NGCP President Anthony Almeda was supposed to say this himself  during the scheduled Senate Energy Committee hearing Tuesday morning, but the hearing was canceled right away. NGCP representatives told lawmakers that Almeda is currently in the hospital. No other details were provided.

Almeda, in a prepared speech, said TransCo actually conducts, and NGCP permits, a regular periodic inspection of the substations and transmission assets nationwide.

This regular periodic inspection is defined under Section 7.03 of the Concession Agreement, which grants the Power Sector Assets and Liabilities Management Corp. (PSALM) and TransCo the right “to inspect the transmission assets and witness any aspect of the performance of this agreement.”

Section 10.01 also refers to PSALM’s right to “audit the concessionaire’s compliance, and performance, with its obligations under this agreement and other transaction documents.”

“In fact, TransCo will conduct another inspection this March. It is a regular, continuing and ongoing inspection. This physical inspection is apart from its access to NGCP’s books and financial records,” Almeda’s prepared speech released to the media stated.
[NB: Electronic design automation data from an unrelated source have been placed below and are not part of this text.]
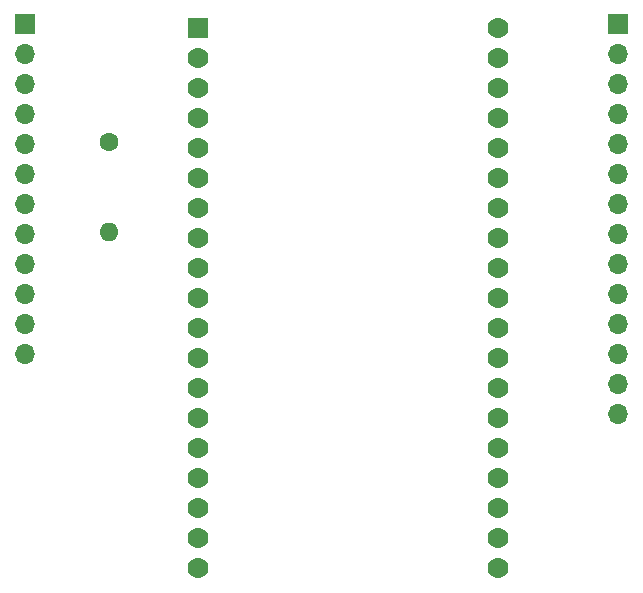
<source format=gbr>
%TF.GenerationSoftware,KiCad,Pcbnew,8.0.8*%
%TF.CreationDate,2025-04-08T16:29:26-04:00*%
%TF.ProjectId,ESP32PCB,45535033-3250-4434-922e-6b696361645f,rev?*%
%TF.SameCoordinates,Original*%
%TF.FileFunction,Soldermask,Bot*%
%TF.FilePolarity,Negative*%
%FSLAX46Y46*%
G04 Gerber Fmt 4.6, Leading zero omitted, Abs format (unit mm)*
G04 Created by KiCad (PCBNEW 8.0.8) date 2025-04-08 16:29:26*
%MOMM*%
%LPD*%
G01*
G04 APERTURE LIST*
G04 Aperture macros list*
%AMRoundRect*
0 Rectangle with rounded corners*
0 $1 Rounding radius*
0 $2 $3 $4 $5 $6 $7 $8 $9 X,Y pos of 4 corners*
0 Add a 4 corners polygon primitive as box body*
4,1,4,$2,$3,$4,$5,$6,$7,$8,$9,$2,$3,0*
0 Add four circle primitives for the rounded corners*
1,1,$1+$1,$2,$3*
1,1,$1+$1,$4,$5*
1,1,$1+$1,$6,$7*
1,1,$1+$1,$8,$9*
0 Add four rect primitives between the rounded corners*
20,1,$1+$1,$2,$3,$4,$5,0*
20,1,$1+$1,$4,$5,$6,$7,0*
20,1,$1+$1,$6,$7,$8,$9,0*
20,1,$1+$1,$8,$9,$2,$3,0*%
G04 Aperture macros list end*
%ADD10C,1.600000*%
%ADD11O,1.600000X1.600000*%
%ADD12RoundRect,0.102000X-0.780000X-0.780000X0.780000X-0.780000X0.780000X0.780000X-0.780000X0.780000X0*%
%ADD13C,1.764000*%
%ADD14R,1.700000X1.700000*%
%ADD15O,1.700000X1.700000*%
G04 APERTURE END LIST*
D10*
%TO.C,R1*%
X149950000Y-54630000D03*
D11*
X149950000Y-62250000D03*
%TD*%
D12*
%TO.C,U1*%
X157500000Y-45050000D03*
D13*
X157500000Y-47590000D03*
X157500000Y-50130000D03*
X157500000Y-52670000D03*
X157500000Y-55210000D03*
X157500000Y-57750000D03*
X157500000Y-60290000D03*
X157500000Y-62830000D03*
X157500000Y-65370000D03*
X157500000Y-67910000D03*
X157500000Y-70450000D03*
X157500000Y-72990000D03*
X157500000Y-75530000D03*
X157500000Y-78070000D03*
X157500000Y-80610000D03*
X157500000Y-83150000D03*
X157500000Y-85690000D03*
X157500000Y-88230000D03*
X157500000Y-90770000D03*
X182900000Y-45050000D03*
X182900000Y-47590000D03*
X182900000Y-50130000D03*
X182900000Y-52670000D03*
X182900000Y-55210000D03*
X182900000Y-57750000D03*
X182900000Y-60290000D03*
X182900000Y-62830000D03*
X182900000Y-65370000D03*
X182900000Y-67910000D03*
X182900000Y-70450000D03*
X182900000Y-72990000D03*
X182900000Y-75530000D03*
X182900000Y-78070000D03*
X182900000Y-80610000D03*
X182900000Y-83150000D03*
X182900000Y-85690000D03*
X182900000Y-88230000D03*
X182900000Y-90770000D03*
%TD*%
D14*
%TO.C,J2*%
X193040000Y-44704000D03*
D15*
X193040000Y-47244000D03*
X193040000Y-49784000D03*
X193040000Y-52324000D03*
X193040000Y-54864000D03*
X193040000Y-57404000D03*
X193040000Y-59944000D03*
X193040000Y-62484000D03*
X193040000Y-65024000D03*
X193040000Y-67564000D03*
X193040000Y-70104000D03*
X193040000Y-72644000D03*
X193040000Y-75184000D03*
X193040000Y-77724000D03*
%TD*%
D14*
%TO.C,J1*%
X142900000Y-44680000D03*
D15*
X142900000Y-47220000D03*
X142900000Y-49760000D03*
X142900000Y-52300000D03*
X142900000Y-54840000D03*
X142900000Y-57380000D03*
X142900000Y-59920000D03*
X142900000Y-62460000D03*
X142900000Y-65000000D03*
X142900000Y-67540000D03*
X142900000Y-70080000D03*
X142900000Y-72620000D03*
%TD*%
M02*

</source>
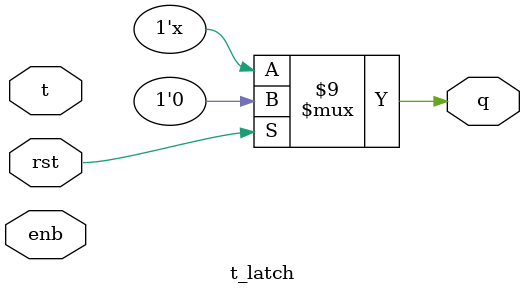
<source format=v>
module t_latch(t,enb,rst,q);
input t;
  input enb;
  input rst;
output reg q;

  always@(t or rst or enb)
	begin
      if(rst)
         q <= 0;
      else begin
        if(enb)
        begin
        case(t)
		1'b0 : q<=q;
        1'b1 : q<=~q; 
        endcase
        end
        else
        q<=q;
      end
     
	end
endmodule

</source>
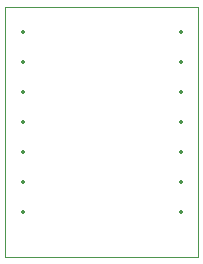
<source format=gko>
%TF.GenerationSoftware,KiCad,Pcbnew,8.0.4*%
%TF.CreationDate,2024-09-19T15:03:18-03:00*%
%TF.ProjectId,PCBWay-Module_TA6586,50434257-6179-42d4-9d6f-64756c655f54,rev?*%
%TF.SameCoordinates,Original*%
%TF.FileFunction,Profile,NP*%
%FSLAX46Y46*%
G04 Gerber Fmt 4.6, Leading zero omitted, Abs format (unit mm)*
G04 Created by KiCad (PCBNEW 8.0.4) date 2024-09-19 15:03:18*
%MOMM*%
%LPD*%
G01*
G04 APERTURE LIST*
%TA.AperFunction,Profile*%
%ADD10C,0.100000*%
%TD*%
%ADD11C,0.350000*%
G04 APERTURE END LIST*
D10*
X138500000Y-67350000D02*
X154800000Y-67350000D01*
X154800000Y-88550000D01*
X138500000Y-88550000D01*
X138500000Y-67350000D01*
D11*
X140000000Y-69500000D03*
X140000000Y-72040000D03*
X140000000Y-74580000D03*
X140000000Y-77120000D03*
X140000000Y-79660000D03*
X140000000Y-82200000D03*
X140000000Y-84740000D03*
X153400000Y-69500000D03*
X153400000Y-72040000D03*
X153400000Y-74580000D03*
X153400000Y-77120000D03*
X153400000Y-79660000D03*
X153400000Y-82200000D03*
X153400000Y-84740000D03*
M02*

</source>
The NGCP explained that the general provisions of Sections 7.03 and 10.01 must, however, be read in conjunction with other provisions of the concession agreement, especially those which restrict their general scope.

One such limiting provision, NGCP pointed out,  is Section 2.01, which states that “the concessionaire, as the regulated entity, is to be regulated by the ERC. Neither PSALM nor TransCo has any regulatory rights, for any act or inaction of the concessionaire that are within the regulatory authority of the ERC, to [1] make its own determination, or [2] impose any penalties on the concessionaire.”

“It is very clear, therefore, that PSALM’s or TransCo’s right to inspect, or audit, NGCP under the concession agreement cannot encroach into matters that are within the exclusive regulatory power of the ERC. But TransCo and PSALM are asking to do just that,” he said.

“Such an audit will allow TransCo to make its own determination of whether NGCP’s system operations ensures the reliability, security and integrity of the Grid, in direct contravention to the concession agreement. These are determinations that only the ERC can make under Sections 7.03 and 10.01,” added Almeda.